Plain-text document sources:
*** Block opens ***
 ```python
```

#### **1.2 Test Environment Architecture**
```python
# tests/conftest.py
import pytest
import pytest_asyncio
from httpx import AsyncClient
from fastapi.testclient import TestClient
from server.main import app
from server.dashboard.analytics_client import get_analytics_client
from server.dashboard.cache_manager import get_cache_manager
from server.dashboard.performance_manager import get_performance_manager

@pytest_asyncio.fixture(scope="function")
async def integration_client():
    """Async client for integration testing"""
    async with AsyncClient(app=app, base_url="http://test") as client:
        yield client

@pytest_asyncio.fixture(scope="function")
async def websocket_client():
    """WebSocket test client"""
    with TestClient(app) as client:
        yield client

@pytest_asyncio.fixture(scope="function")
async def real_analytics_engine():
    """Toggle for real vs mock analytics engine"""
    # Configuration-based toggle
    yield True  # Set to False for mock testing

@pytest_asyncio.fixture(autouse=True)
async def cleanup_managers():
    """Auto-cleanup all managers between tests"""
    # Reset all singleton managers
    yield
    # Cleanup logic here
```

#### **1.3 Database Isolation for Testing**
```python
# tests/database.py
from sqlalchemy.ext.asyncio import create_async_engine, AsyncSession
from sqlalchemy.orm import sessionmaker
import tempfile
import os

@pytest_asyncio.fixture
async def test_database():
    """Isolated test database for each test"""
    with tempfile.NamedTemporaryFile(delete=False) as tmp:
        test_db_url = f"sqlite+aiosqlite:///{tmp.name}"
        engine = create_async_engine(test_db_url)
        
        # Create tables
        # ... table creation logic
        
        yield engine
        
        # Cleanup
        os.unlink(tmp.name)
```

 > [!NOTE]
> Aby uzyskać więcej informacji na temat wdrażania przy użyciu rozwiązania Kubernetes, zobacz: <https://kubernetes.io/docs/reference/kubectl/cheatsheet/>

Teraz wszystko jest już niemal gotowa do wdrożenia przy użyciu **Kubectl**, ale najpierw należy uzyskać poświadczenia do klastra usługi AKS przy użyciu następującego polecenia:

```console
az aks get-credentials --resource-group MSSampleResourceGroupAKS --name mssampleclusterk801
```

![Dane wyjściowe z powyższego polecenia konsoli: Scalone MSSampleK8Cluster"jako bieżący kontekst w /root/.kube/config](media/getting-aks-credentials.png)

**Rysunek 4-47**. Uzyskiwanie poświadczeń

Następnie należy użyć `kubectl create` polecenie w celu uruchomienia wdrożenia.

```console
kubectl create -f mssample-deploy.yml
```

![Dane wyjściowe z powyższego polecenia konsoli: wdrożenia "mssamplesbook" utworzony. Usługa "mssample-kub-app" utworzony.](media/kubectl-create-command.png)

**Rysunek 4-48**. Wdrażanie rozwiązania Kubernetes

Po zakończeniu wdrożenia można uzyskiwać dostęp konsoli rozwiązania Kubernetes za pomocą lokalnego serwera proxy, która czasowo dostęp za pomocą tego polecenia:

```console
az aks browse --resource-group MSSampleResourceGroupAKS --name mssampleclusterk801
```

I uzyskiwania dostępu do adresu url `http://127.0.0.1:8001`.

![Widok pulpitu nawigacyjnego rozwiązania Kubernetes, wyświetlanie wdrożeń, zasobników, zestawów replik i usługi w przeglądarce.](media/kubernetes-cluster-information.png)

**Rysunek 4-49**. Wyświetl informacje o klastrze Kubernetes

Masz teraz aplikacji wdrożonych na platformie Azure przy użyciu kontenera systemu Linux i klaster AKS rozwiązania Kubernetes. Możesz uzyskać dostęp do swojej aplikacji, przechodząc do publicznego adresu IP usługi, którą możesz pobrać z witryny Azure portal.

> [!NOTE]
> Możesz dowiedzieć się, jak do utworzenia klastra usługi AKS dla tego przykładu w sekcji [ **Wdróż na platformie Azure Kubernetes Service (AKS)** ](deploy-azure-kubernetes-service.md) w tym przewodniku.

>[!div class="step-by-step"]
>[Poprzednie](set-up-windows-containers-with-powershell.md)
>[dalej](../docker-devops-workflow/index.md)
*** Block closes ***
Exercise requirements.
If a line in the records contains the string "Dane", copy it out.

Response below.
![Dane wyjściowe z powyższego polecenia konsoli: Scalone MSSampleK8Cluster"jako bieżący kontekst w /root/.kube/config](media/getting-aks-credentials.png)
![Dane wyjściowe z powyższego polecenia konsoli: wdrożenia "mssamplesbook" utworzony. Usługa "mssample-kub-app" utworzony.](media/kubectl-create-command.png)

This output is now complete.